What to produce: Say the number of lines in the records below that hold the word "Java", and only that number.

Data extract:

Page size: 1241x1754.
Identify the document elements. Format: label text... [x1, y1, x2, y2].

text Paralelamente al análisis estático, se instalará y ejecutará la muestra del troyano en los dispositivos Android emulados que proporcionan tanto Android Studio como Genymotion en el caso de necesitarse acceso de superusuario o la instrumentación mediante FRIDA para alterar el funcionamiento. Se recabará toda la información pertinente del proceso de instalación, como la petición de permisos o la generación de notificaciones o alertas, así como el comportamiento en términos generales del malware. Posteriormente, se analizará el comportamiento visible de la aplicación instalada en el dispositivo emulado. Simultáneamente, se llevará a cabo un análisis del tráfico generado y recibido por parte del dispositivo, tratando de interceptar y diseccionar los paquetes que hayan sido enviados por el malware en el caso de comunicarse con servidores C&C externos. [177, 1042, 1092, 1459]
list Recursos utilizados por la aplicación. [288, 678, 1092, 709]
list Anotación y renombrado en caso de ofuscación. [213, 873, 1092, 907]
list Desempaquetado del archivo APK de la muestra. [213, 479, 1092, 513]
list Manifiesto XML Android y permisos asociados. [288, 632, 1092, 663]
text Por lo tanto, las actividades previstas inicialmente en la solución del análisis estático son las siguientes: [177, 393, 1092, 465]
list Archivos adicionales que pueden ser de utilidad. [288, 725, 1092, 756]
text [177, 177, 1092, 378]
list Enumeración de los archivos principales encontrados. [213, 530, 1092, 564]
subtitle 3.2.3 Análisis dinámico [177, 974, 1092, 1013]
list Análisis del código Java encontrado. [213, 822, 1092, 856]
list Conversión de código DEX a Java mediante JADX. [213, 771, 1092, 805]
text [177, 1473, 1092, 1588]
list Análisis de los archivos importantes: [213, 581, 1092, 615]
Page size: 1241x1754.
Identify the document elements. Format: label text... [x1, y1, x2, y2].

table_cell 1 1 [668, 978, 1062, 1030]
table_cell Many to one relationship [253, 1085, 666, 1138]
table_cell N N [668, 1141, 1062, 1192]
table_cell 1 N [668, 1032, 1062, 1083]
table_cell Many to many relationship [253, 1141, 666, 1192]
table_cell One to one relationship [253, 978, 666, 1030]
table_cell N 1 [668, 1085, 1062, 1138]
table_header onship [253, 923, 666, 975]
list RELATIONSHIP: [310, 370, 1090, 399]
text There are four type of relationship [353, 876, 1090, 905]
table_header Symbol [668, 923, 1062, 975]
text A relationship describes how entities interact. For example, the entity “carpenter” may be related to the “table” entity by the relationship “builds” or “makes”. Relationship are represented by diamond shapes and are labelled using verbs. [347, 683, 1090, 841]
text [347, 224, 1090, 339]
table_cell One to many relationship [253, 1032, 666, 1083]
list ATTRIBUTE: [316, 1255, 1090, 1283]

Solution below: 2